Most pharmaceutical informatics departments are unwilling to entrust any of their software development duties to an outside party, making the high-end tools developed by expert bioinformaticists unavailable to their bench biologists. But Sergey Ilyin, bioinformatics group leader at Johnson & Johnson Pharmaceutical Research & Development, said that a little flexibility allowed J&J’s bioinformaticists and biostatisticians to successfully collaborate with Spotfire, and to develop code that researchers across the organization were actually able to use.
Ilyin said that the J&J R&D group, based in Spring House, Pa., has just wrapped up the first phase of the collaboration and that it has has “exceeded our expectations.” The initial project focused on microarray data, but Ilyin said that work has already expanded into real-time PCR and will likely move into proteomics, and possibly pathway analysis.
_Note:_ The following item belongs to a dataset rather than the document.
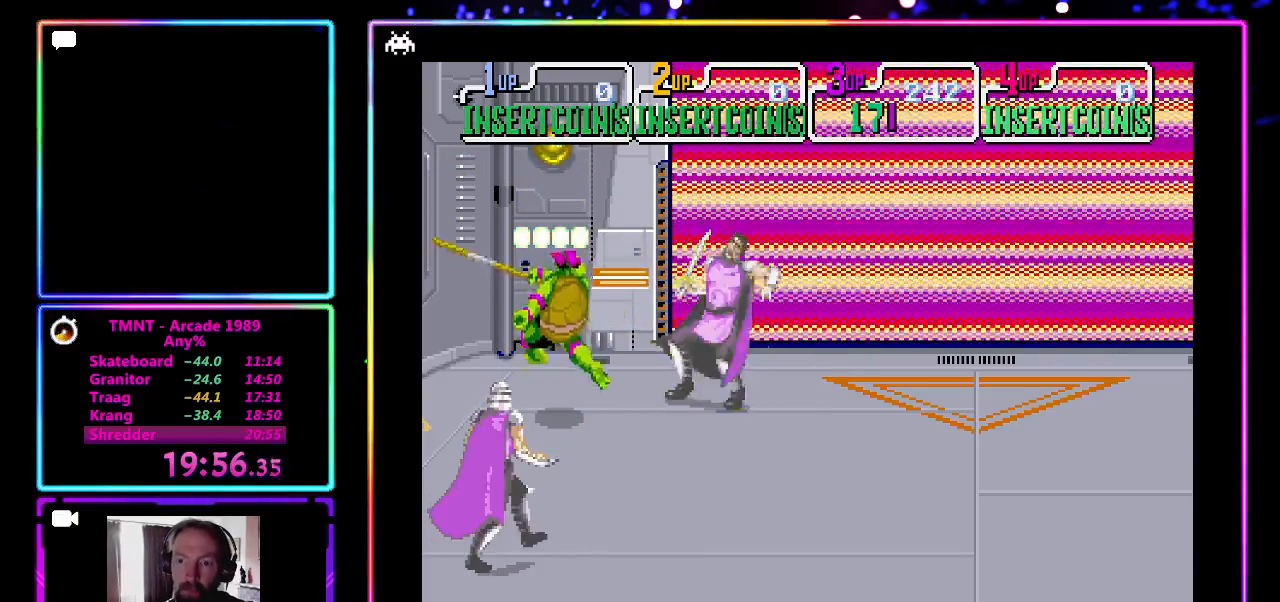
{"buttons": [], "left_stick": "center", "events": [[33, "left_stick", "up"], [250, "left_stick", "down-right"], [300, "CROSS", "down"], [300, "SQUARE", "down"], [350, "left_stick", "center"], [483, "CROSS", "up"], [483, "SQUARE", "up"]]}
The partnership began when it became apparent that the scripts developed by the company’s biostatisticians were too unwieldy for J&J bench scientists to use when analyzing their microarray data, Ilyin said. In-house tools developed with the R and S-Plus statistical languages, for example “require a lot of training [to use], and generally not everybody in an organization has the skills necessary to perform that type of analysis, even though it gives outstanding results and allows them to extract the most value out of the data,” he said.
Working with Spotfire, the J&J team created “guided applications” where they could plug these statistical scripts into the “scaffold” of the familiar Spotfire user interface. “This way, we can take scripts developed by our best biostatisticians and then create an application so that the [end-user] no longer needs to work with the script, and data can be analyzed efficiently by using basic commands,” Ilyin said.
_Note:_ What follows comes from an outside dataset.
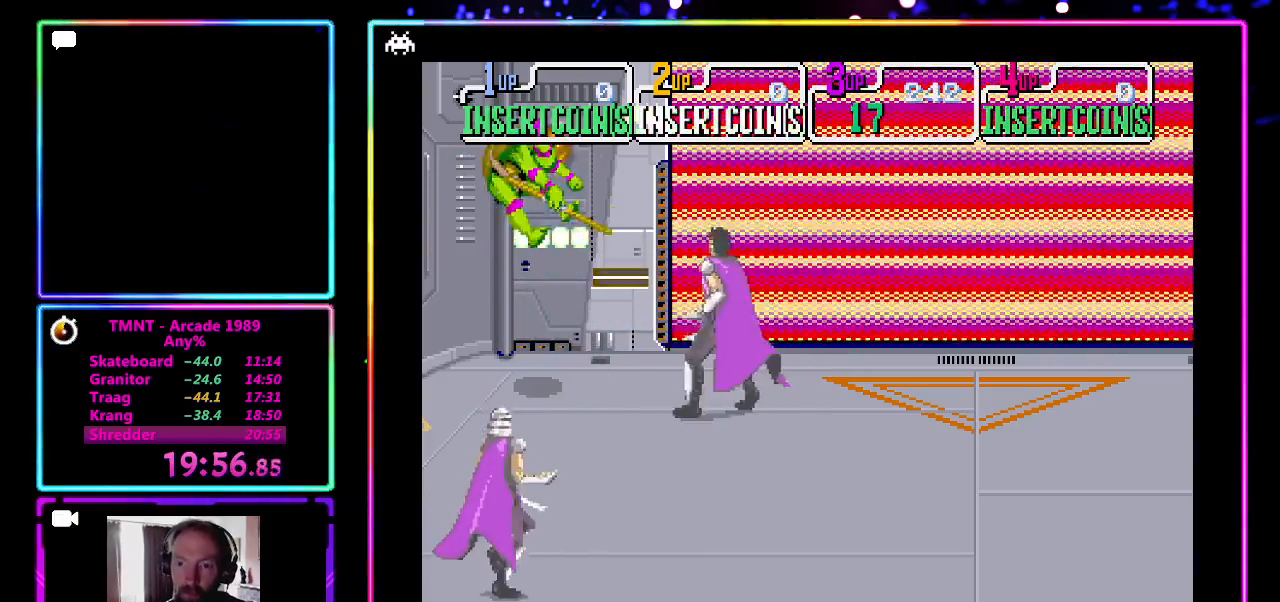
{"buttons": [], "left_stick": "center", "events": []}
The resulting microarray analysis applications removed one of the bottlenecks to broader use of the technology within the company, Ilyin explained, because “the previous limitation was that only selected people were trained to properly use these tools, and as a result, utilization of the technology was not complete.”
The arrangement also overcame a common criticism of both custom and out-of the-box bioinformatics solutions — a lack of flexibility once the software is installed. The plug-and-play nature of the Spotfire-based system allows Ilyin’s team to add or remove scripts whenever necessary, leaving the choice of analysis method up to the user. Ilyin said that the solution also offered cost savings, since now they can rely on free code, such as R, and a single commercial software platform. “The only expense comes in terms of paying Spotfire,” he said, at a cost “which is relatively low compared to other packages.”
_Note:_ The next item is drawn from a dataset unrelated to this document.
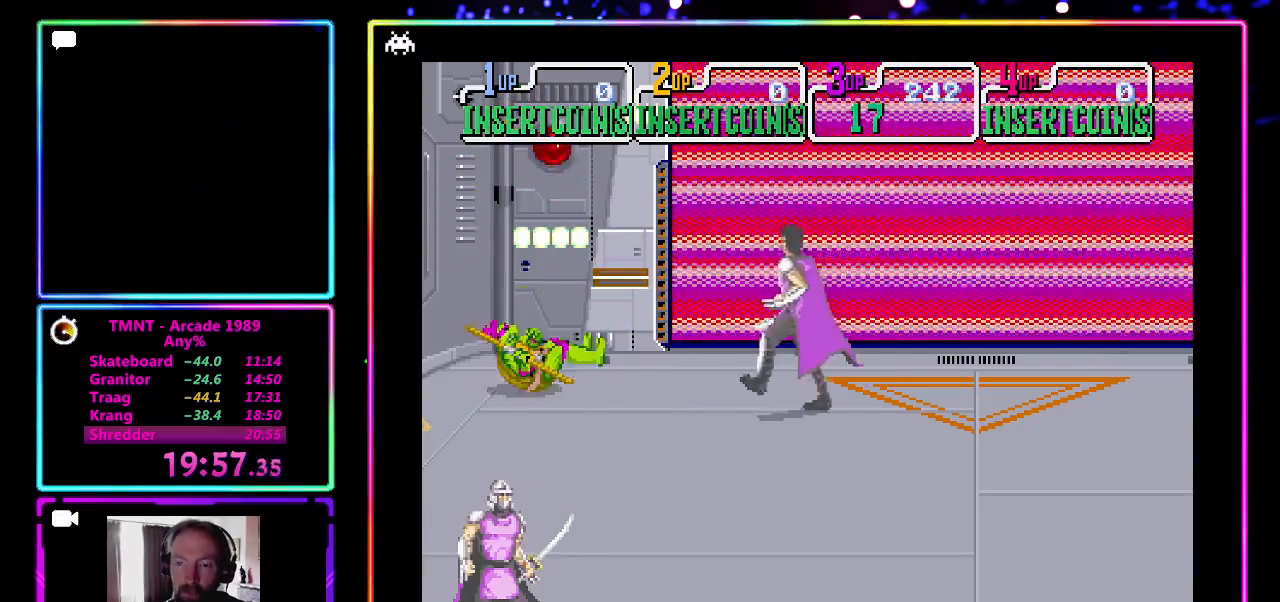
{"buttons": [], "left_stick": "center", "events": []}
Ilyin admitted that he was initially “somewhat reluctant” to hand over any portion of the bioinformatics team’s software development to an outside party, but was pleased with the results of Spotfire’s work, which “exactly matched the expectations of the internal scientists.” Implementation of the guided applications took around two months, he said.
The J&J team has already begun to work with Spotfire developers on the real-time PCR application, Ilyin said, and is looking toward proteomics as the next area of focus. “At the rate this process is going,” he said, “I expect that we will try to use the solution for pathway analysis as well.”